Subreactor room 305/2 - which is one of the many bits of the former plant that contain a whole lot of weird, radioactive "lava" that flowed in there during the meltdown and then cooled - is, unfortunately, showing signs of an increasing fission reaction, which is really not something you want outside of an operating reactor core. It seems that the leaking rainwater was actually moderating the reaction, and now it's dried out, nothing is there to capture and slow down all those errant neutrons.
There's nothing to worry too much about yet - scientists have a whole load of possible approaches as to how to quiet the reaction down if it gets a bit too out of hand, and most of them involve robots because, thankfully, robot technology has improved significantly in the decades since the original disaster - but it's still a little more than I wanted to hear about Chernobyl this year.
The Centennial Memorial Tower in Sapporo, Japan is set to be demolished - which is a grand shame, as they just don't make them like this any more. Modern architecture is obsessed with looking clean and pretty, rather than making a statement like this tower does.
Unfortunately, the tower has been in bad shape for many years, with random pieces falling off - so it sort of has to be demolished. Fingers crossed that a replacement will keep the same design ideas; if you ask me, we just don't build enough ridiculous, imposing monuments any more.
They're also tearing down Tokyo's Nakagin Capsule Tower, which is similarly iconic and honestly an inspired design I wish more places had at least borrowed some ideas from. It's not a great month for modernist architecture in Japan.
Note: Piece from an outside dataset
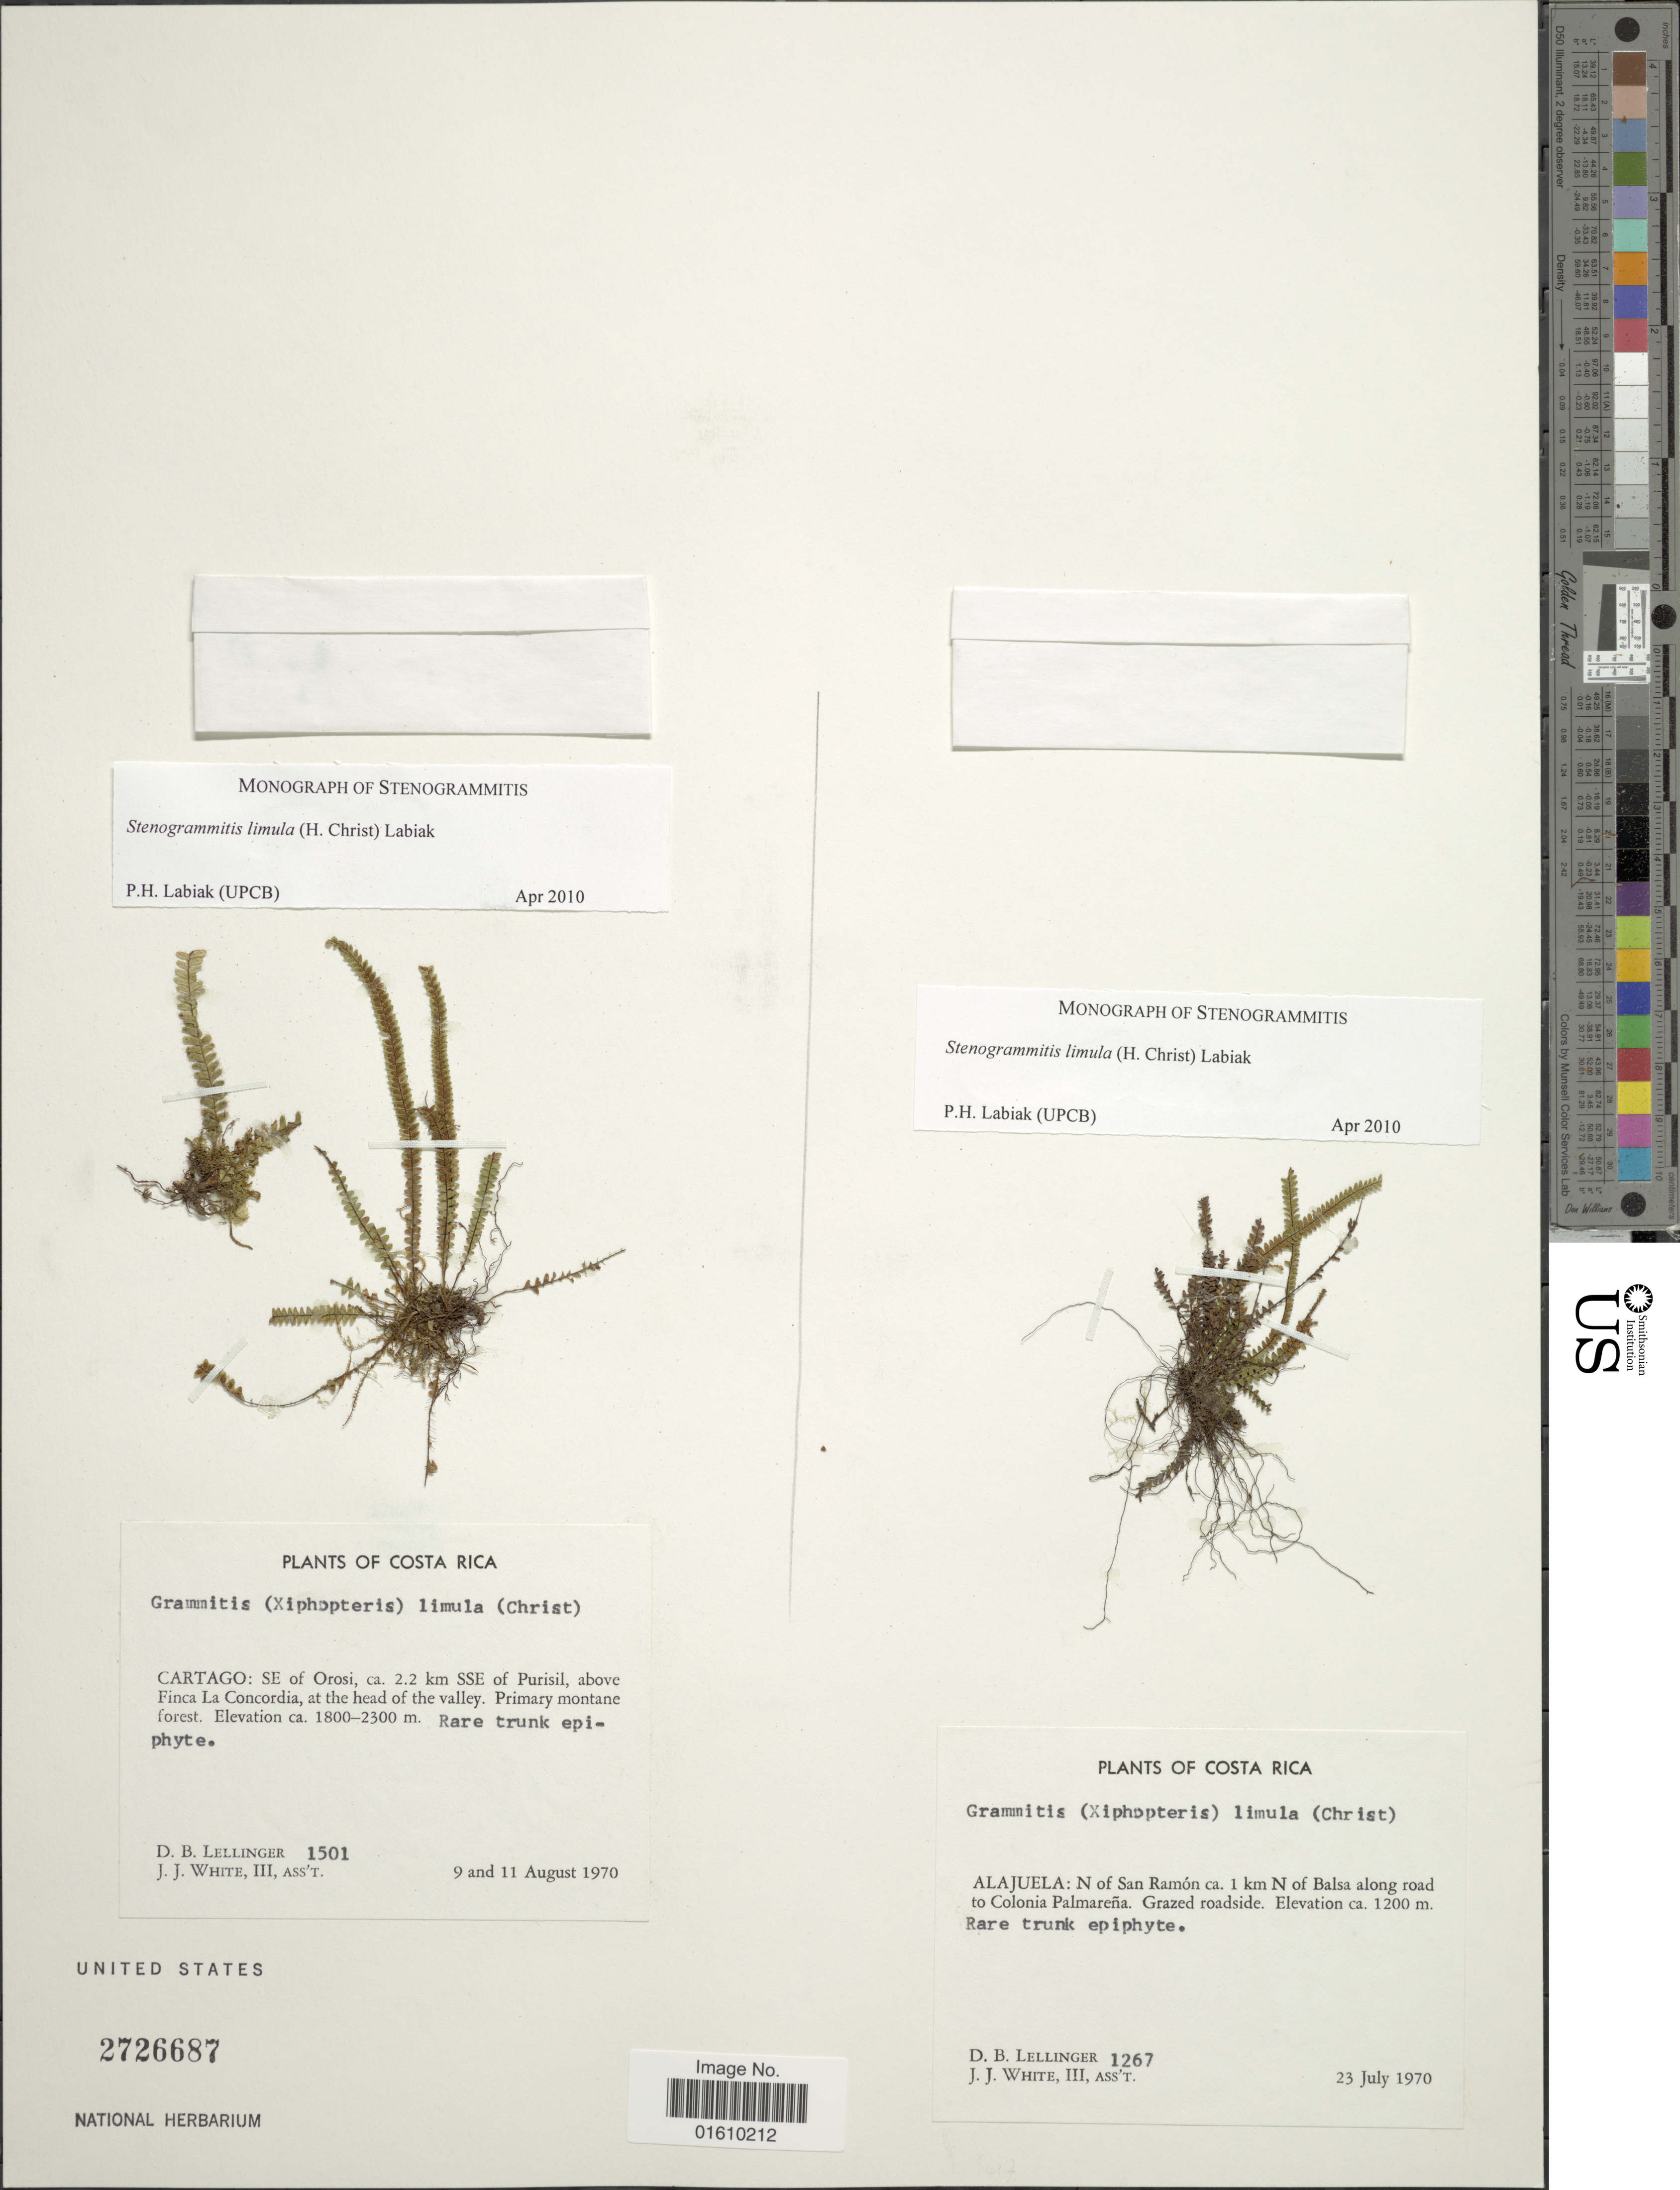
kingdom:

The Golden Gate Bridge, in San Francisco, is iconic - world-famous, even. And, yes, painting it is hard, but apparently adding all the various safety features they didn't think about back in the 1930s is even harder.
When they retrofitted the western side's safety railing last year, the engineers accidentally introduced an element into the bridge that makes it hum in certain wind conditions. And it's not just a quiet hum - it's clearly audible when driving across and even audible from houses a few miles away.
They're now close to a fix, but I'm sure this is a case where you really double-check the fix, to make sure you don't accidentally amplify the hum, or send it into the ultrasonic and deafen bats, or something.
Ford really went in on their electric vehicle push this week with the introduction of the F-150 Lightning - their all-electric version of the truck that has been the US' best selling vehicle for decades.
Among other tricks, including your standard ridiculous acceleration and a very decent range for its price point, the new Lightning can power an entire house for days - after all, it's basically a 100kWh battery that happens to have a chassis around it. This, and other marketing around the new Lightning, is clearly designed to cater to the F-150's base - no mention of the environment, and instead lots of talking about its power, speed, and presumed ability to save entire villages from mysterious threats.
Of course, the F-150 still has an incredibly dangerous design for pedestrians with that giant front cross-section, but this is an unfortunate design aesthetic common to many popular US cars. If Ford can get the majority of the US to start taking electric vehicles seriously, this is probably still a net win overall.